映像に語らせるべき部分をわざわざ声にして喋らせるのが「まなび」の陳腐なところであると同時にこれは評価すべきところでもあると、最終回の終わったいまでは感じる。それはひとえに声優の力によっている。「まなび」のキャスティングは単に『豪華』なだけのものでないことはもはや自明で、旬の声優たちがその才能を遺憾なく発揮した演技は素直にすばらしいと感じる。だが声優が才能を発揮するにはセリフがないとならないわけで、声優の力に頼ろうとするならばセリフの説明過多は必然とも言えるわけだ。
あ、上で書いたことと矛盾するようだけど、無声で語られるED(歌も使っていない)は効果的だった。想像力を喚起する空白。これが出来てなんで普段はあんなに説明過多になっちゃうんだろう。両極端だなあ。

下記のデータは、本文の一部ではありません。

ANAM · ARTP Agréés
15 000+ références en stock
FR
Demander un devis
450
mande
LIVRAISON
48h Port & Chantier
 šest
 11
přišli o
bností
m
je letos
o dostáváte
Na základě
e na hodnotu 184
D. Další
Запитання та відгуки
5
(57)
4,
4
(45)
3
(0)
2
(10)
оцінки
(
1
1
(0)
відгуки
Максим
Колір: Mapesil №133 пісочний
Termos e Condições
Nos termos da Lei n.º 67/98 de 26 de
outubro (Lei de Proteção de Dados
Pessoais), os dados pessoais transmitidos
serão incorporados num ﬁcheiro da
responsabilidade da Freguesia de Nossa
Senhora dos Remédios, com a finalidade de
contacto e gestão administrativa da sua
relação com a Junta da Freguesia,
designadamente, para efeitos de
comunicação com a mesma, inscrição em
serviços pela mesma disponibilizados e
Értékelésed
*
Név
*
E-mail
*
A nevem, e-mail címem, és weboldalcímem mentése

スタッフロールでは美術に海老沢一男の名前が。空港なんかの背景は恐らく彼の仕事なんじゃないかなーと想像してみる。ディテールにはこだわらず、優しげでどこか非現実的な(まさしくユートピア的な)空気感の創出に専心した美術は「まなび」によくマッチしている。文字を見れば解るように、背景は常に細かく描きこまれている方がいいとは限らないのである。

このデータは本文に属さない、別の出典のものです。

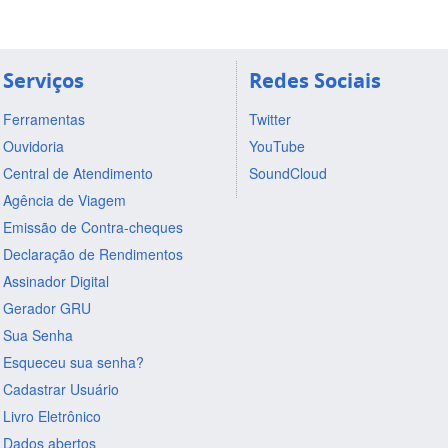
Serviços
Redes Sociais
Ferramentas
Twitter
Ouvidoria
YouTube
Central de Atendimento
SoundCloud
Agência de Viagem
Emissão de Contra-cheques
Declaração de Rendimentos
Assinador Digital
Gerador GRU
Sua Senha
Esqueceu sua senha?
Cadastrar Usuário
Livro Eletrônico
Dados abertos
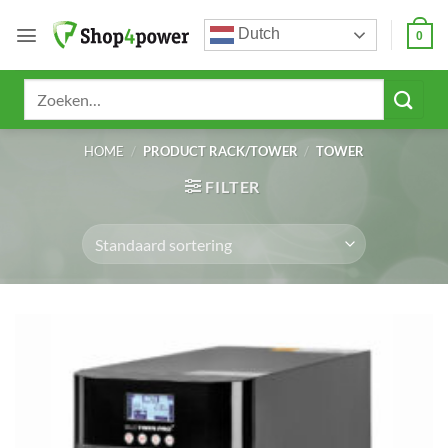
Ga
Dutch
naar
0
inhoud
Zoeken
naar:
HOME
/
PRODUCT RACK/TOWER
/
TOWER
FILTER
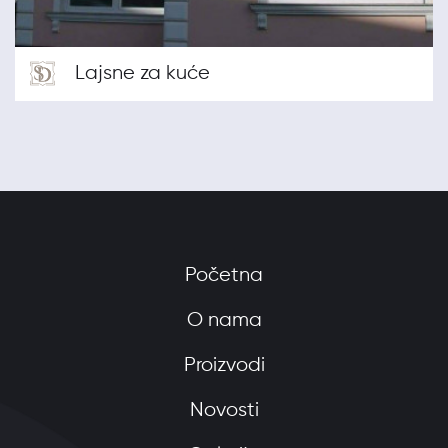
Lajsne za kuće
Početna
O nama
Proizvodi
Novosti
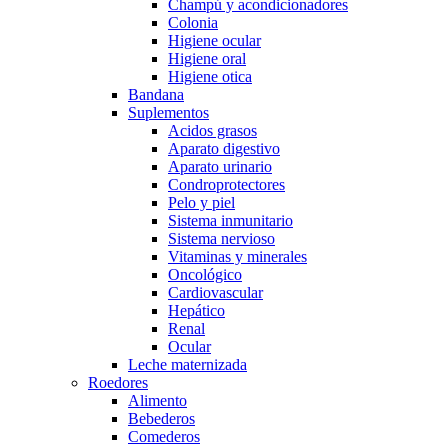
Champú y acondicionadores
Colonia
Higiene ocular
Higiene oral
Higiene otica
Bandana
Suplementos
Acidos grasos
Aparato digestivo
Aparato urinario
Condroprotectores
Pelo y piel
Sistema inmunitario
Sistema nervioso
Vitaminas y minerales
Oncológico
Cardiovascular
Hepático
Renal
Ocular
Leche maternizada
Roedores
Alimento
Bebederos
Comederos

反省会のシーン。右(上手)=与えるもの、左(下手)=受け取るもの、という役割分担はアニメでも一般的っぽい。ここでは、学美から受け取った想いを胸に、四人はそれぞれの道を歩き出すのである、という構図に解釈できる。


「語り方」ではなく「物語」そのものについていくつか。
パーティの準備をして待っている新生徒会役員が放って置かれたままなのはヒドい。学美→光香たちの受け渡しだけでなく旧生徒会→新生徒会の受け渡しも描いて欲しかった。
光香について。ナレーター役だった彼女が次なる物語の主人公となるという構図は、空白であり同時に多くの可能性を持つ未来を予感させる点が非常に感動的。よくある手といえばよくある手なのだけど、それでも空港での別れのシーンは好印象だった。ただし、自立の象徴として異郷への旅立ちを描くというのはわかりやすいのだけど僕はあまり好きではない。「魔術師オーフェンはぐれ旅」のクリーオウの「独立独歩って、離れて暮らしてるってことじゃないと思うんだけど」みたいなセリフを知っている人はいますでしょうか。まあ、そういうことです。


まとめ:「まなび」が結局「ufotable作品は脚本が弱い」という評価を覆すに至るものでなかったことは残念。でも一定の魅力を持った作品にはなったと思う。コヨーテは2話で切ったけど、まなびでは僕はこうして感想を書いてる。書き残したことはある(第一話冒頭のリフレインである電車のシーンとか、スタッフロールのワンカット、桃葉が製作したと思われる映画のタイトルの意味づけとか)けれど、一話から見直してから書こうと思います。